▶ [ENTRIES PROVIDED]
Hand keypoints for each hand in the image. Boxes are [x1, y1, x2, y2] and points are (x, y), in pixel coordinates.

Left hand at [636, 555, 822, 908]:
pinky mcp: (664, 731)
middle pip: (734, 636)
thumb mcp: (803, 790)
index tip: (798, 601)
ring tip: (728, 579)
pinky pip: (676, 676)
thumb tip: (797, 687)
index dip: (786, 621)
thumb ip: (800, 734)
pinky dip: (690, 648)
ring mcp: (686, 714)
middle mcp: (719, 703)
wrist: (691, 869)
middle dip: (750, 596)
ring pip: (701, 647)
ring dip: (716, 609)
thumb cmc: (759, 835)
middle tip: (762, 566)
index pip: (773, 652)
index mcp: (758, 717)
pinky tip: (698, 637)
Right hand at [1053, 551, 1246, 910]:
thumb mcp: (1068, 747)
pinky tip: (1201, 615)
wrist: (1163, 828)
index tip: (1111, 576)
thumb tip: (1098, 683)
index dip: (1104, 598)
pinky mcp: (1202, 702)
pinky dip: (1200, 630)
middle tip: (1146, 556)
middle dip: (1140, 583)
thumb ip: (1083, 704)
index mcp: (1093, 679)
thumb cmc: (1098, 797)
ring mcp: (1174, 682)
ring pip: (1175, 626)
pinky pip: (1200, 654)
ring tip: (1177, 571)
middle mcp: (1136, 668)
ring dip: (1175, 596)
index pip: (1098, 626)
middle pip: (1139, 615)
==
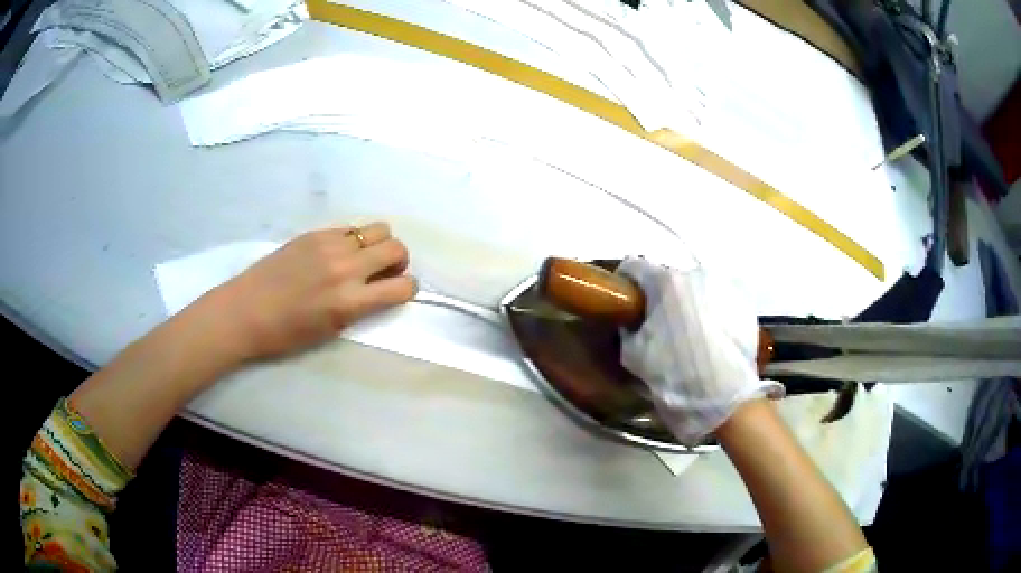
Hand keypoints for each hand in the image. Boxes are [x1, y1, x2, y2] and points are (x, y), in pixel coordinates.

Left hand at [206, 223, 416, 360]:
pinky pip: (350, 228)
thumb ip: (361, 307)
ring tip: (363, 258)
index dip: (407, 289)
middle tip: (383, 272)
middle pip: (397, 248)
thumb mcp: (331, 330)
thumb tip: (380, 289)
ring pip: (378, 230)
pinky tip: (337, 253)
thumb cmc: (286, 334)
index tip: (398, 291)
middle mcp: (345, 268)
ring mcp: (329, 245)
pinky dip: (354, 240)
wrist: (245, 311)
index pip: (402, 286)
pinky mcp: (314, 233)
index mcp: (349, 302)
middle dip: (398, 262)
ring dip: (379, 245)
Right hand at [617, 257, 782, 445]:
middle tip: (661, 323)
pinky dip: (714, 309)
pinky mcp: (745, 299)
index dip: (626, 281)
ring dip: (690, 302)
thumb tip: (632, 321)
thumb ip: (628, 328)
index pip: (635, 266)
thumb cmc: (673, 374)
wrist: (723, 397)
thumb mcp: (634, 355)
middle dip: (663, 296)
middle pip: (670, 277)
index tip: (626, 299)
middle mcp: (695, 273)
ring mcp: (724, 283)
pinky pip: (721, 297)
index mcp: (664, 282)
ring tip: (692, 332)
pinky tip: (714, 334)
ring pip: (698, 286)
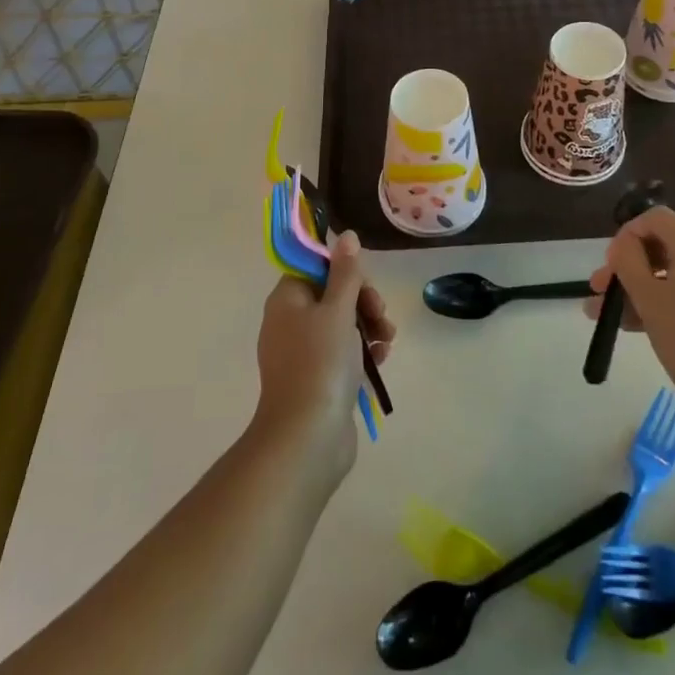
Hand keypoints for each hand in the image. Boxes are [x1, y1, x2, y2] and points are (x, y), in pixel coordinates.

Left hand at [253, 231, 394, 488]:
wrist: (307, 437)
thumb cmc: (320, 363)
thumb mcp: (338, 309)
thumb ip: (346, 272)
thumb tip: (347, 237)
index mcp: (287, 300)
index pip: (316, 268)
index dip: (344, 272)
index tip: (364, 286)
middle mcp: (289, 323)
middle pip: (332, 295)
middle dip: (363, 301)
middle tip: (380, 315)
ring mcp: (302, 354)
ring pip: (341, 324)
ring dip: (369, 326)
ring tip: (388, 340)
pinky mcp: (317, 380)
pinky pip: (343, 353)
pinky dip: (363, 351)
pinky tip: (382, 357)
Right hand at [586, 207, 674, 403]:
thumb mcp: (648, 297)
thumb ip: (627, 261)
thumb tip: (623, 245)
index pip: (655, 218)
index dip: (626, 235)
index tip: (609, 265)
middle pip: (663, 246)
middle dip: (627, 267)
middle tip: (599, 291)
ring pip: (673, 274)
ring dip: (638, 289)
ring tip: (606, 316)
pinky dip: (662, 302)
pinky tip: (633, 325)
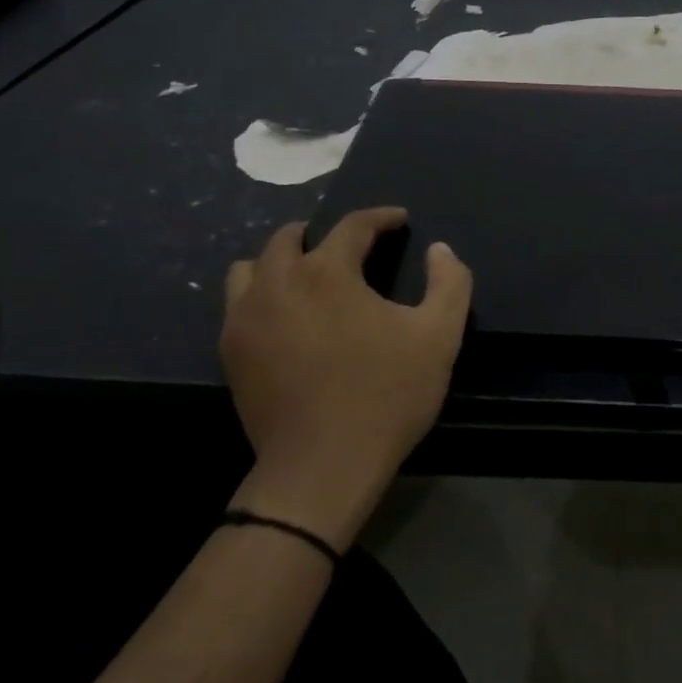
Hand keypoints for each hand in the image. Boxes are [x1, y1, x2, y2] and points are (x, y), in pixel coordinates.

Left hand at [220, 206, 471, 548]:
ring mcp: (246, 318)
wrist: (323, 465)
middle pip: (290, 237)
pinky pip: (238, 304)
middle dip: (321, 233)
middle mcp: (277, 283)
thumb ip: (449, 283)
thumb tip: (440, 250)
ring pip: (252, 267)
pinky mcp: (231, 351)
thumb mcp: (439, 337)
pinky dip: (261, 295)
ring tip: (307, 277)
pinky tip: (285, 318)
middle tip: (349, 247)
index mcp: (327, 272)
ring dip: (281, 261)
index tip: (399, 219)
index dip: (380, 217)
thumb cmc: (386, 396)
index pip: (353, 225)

▶ [TASK OBJECTIVE] Starting with the line that contains "ring dip: (690, 302)" and finishing with the line that contains "pinky mcp: (231, 351)", reproduce every line of the material above exactly, but not the pictures.

▶ [SOLUTION TO THE PROBLEM]
ring dip: (690, 302)
thumb tip: (632, 321)
thumb ip: (628, 328)
index pip: (635, 266)
thumb cmc: (673, 374)
wrist: (723, 397)
thumb mcp: (634, 355)
middle dip: (663, 296)
middle pip: (670, 277)
index tip: (626, 299)
middle mcp: (695, 273)
ring mcp: (724, 283)
pinky pip: (721, 297)
index mcp: (664, 282)
ring tip: (692, 332)
pinky tip: (714, 334)
ring pip: (698, 286)
Hand keypoints for each hand in the image. Boxes are [x1, y1, x2, y2] and points are (x, y), in pixel coordinates.

Left hand at [253, 231, 394, 488]:
wrist: (307, 437)
thumb cmc: (320, 363)
thumb mcp: (338, 309)
thumb ip: (346, 272)
thumb tip: (347, 237)
index mcp: (287, 300)
index pip: (316, 268)
index dip: (344, 272)
index tip: (364, 286)
middle mcp: (289, 323)
middle pip: (332, 295)
middle dip: (363, 301)
middle tip: (380, 315)
ring mcp: (302, 354)
ring pip: (341, 324)
ring dip: (369, 326)
ring tip: (388, 340)
pinky mcp: (317, 380)
pinky pip: (343, 353)
pinky dip: (363, 351)
pinky tip: (382, 357)
Right hand at [586, 207, 674, 403]:
thumb mcp: (648, 297)
thumb ip: (627, 261)
thumb tip: (623, 245)
index pip: (655, 218)
index dip: (626, 235)
index tip: (609, 265)
middle pip: (663, 246)
middle dip: (627, 267)
middle tip: (599, 291)
ring pip: (673, 274)
ring dip: (638, 289)
ring tip: (606, 316)
pinky dip: (662, 302)
pinky tip: (633, 325)
Hand keypoints for each hand in the image. Boxes are [x1, y1, x2, y2] and points are (x, y), in pixel coordinates.

Left hand at [220, 206, 471, 548]:
ring mcp: (246, 318)
wrist: (323, 465)
middle pip: (290, 237)
pinky pip: (238, 304)
middle dip: (321, 233)
middle mcp: (277, 283)
thumb ip: (449, 283)
thumb tip: (440, 250)
ring pip: (252, 267)
pinky mcp: (231, 351)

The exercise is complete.